— Ну все, перестань, мамуль. Мы же не навсегда уезжаем. Мы обязательно приедем на Рождество и будем часто созваниваться. Я тебе это обещаю, — шепчу ей на ухо, успокаивающе поглаживая по спине.

— Я переживаю, Соня. А вдруг с вами там что-нибудь случится? А нас не будет рядом. Или же с Полиной... — хлюпает носом родительница.

 — Мам, ну, хватит глупости говорить. Все будет хорошо. Тем более, если что – Света с Маринкой на подхвате. Так что ничего плохого не случится, — слегка отстраняюсь от нее. — Так что хватит тут нюни разводить. А то зальёшь весь аэропорт, и мы тогда точно никуда не полетим, — стираю слезы ладошками с лица родительницы.

Она смеётся и ласково смотрит на меня своими грустными глазами.

Несмотря на то, что маме уже почти пятьдесят, выглядит она намного моложе. Я всегда ей говорю, что она у меня самая красивая и самая молодая. Я очень сильно её люблю. И благодарна за всё, что она для меня сделала.

Пять лет назад я упала на них как снег на голову. Ничего толком не говорила и не объясняла.

Целыми днями плакала, закрывшись у себя в комнате, не желая никого видеть и слышать. Конечно, они пытались со мной поговорить, узнать, что случилось и почему я всё же приехала к ним, когда ещё несколько дней назад даже слышать об этом не желала. Но я лишь качала головой и пустым взглядом смотрела в потолок.

Те первые недели были для меня сущим адом. Я будто не жила, а существовала где-то между жизнью и смертью. Каждый день мама заставляла меня есть и хотя бы несколько часов поспать.

А потом я узнала, что беременна. Моей первой мыслью была такая: «это моё маленькое чудо». И ни разу я не задумывалась о плохом.

Но беременность проходила очень сложно. Меня тошнило, буквально выворачивало наизнанку. Я была похожа на мел, а тёмные круги под глазами красноречиво свидетельствовали о недосыпах. Потому что ночью я почти не спала – стоило только закрыть глаза, как я видела Егора, который смотрел на меня своим невозможно синим взглядом, в котором были лишь боль и разочарование.
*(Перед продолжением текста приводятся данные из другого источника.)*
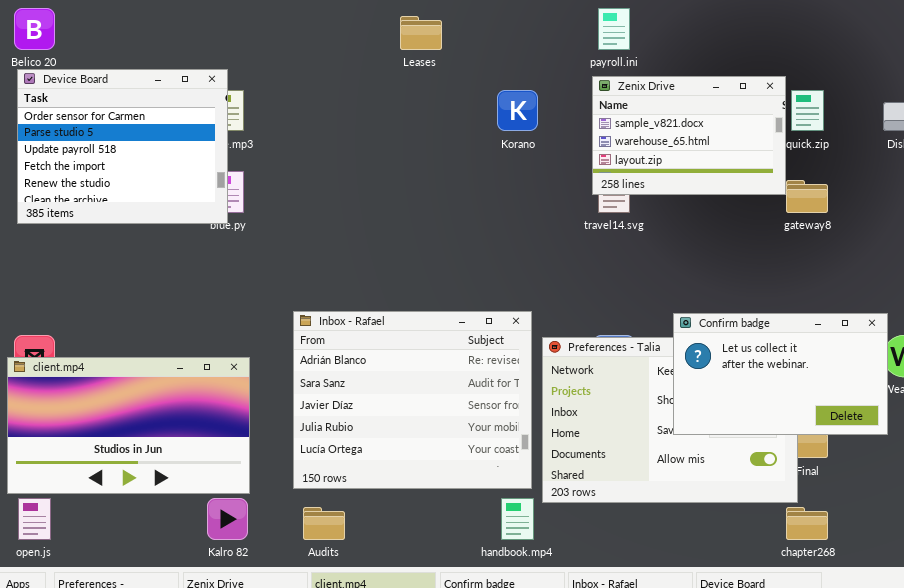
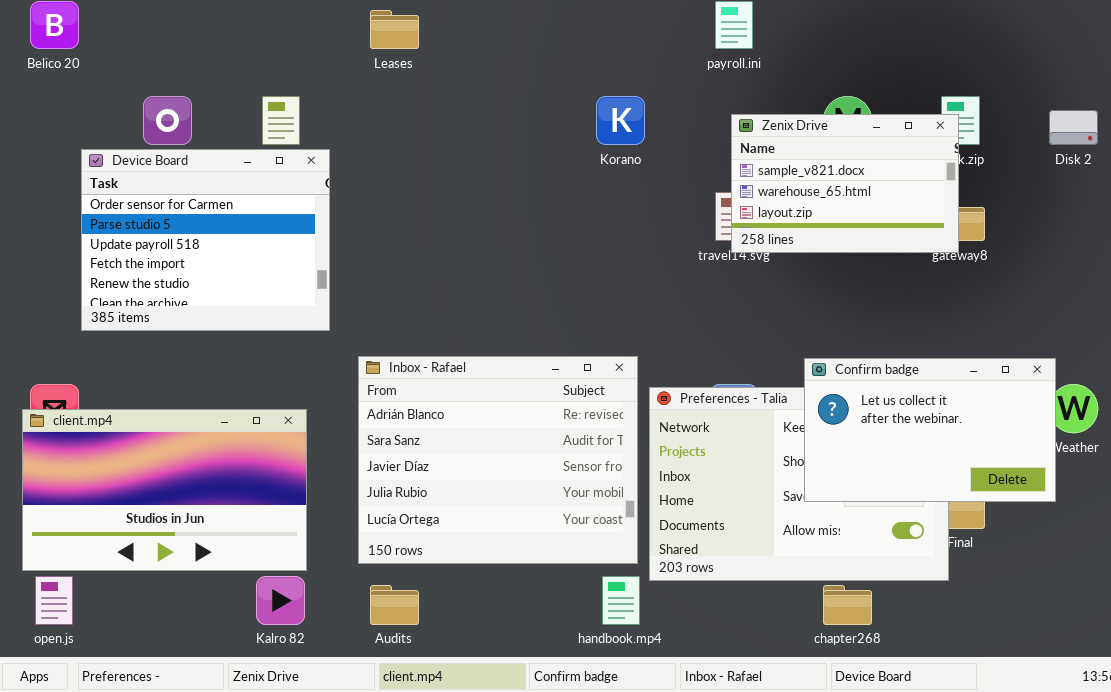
Leases: [400,16,442,50] -> [370,10,419,49], moved
Device Board: [17,69,228,224] -> [81,149,330,331], moved
Zenix Drive: [592,76,786,195] -> [731,114,959,253], moved
chapter268: [786,507,828,540] -> [823,585,872,625], moved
Я тянулась руками к нему, желая обнять, как раньше, почувствовав его тепло, но гонщик лишь отдалялся от меня, а я просыпалась в холодном поту, с учащённым дыханием и слезами на глазах.

Ещё долго я не могла уснуть, свернувшись клубочком на кровати. Обнимала руками небольшой живот, нежно поглаживала пальцами и знала, что во мне живёт частичка любимого мужчины, которого, несмотря на его предательство, я всё равно люблю.

Несколько раз приходилось лежать на сохранении. А потом тяжёлые роды, которые, думали, что не переживу...

А потом серьёзный разговор с родителями, и я твёрдо попросила не поднимать тему, по какой причине я уехала из родного города, а также не спрашивать про отца Полины. Не хотелось ни слышать, ни разговаривать об этом, переживая всю свою боль внутри себя.

Лишь моя Поля была лучиком света во тьме, в которую я погрузилась с головой и считала, что уже никогда не смогу избавиться от неё.

— Хорошо. Берегите себя, дочка. И почаще звоните, — я кивнула, улыбнувшись и еще раз обняв крепко родительницу, а потом отпустила, сделав шаг назад.

Повернулась к отцу, который серьезно и даже как-то хмуро смотрел на меня. Я лишь покачала головой.

 Я знала все, что он думает и что хочет сказать. И папа так же знает, что бы его дочь сказала об этом. Но несмотря на разногласия между нами, родитель всегда верил в меня и любил не меньше, чем мама.

Сделав шаг к отцу, крепко обняла и его, сказала тихим шёпотом на ухо, чтобы обязательно берег маму и не засиживался допоздна на работе – хотя трудолюбием я пошла в него.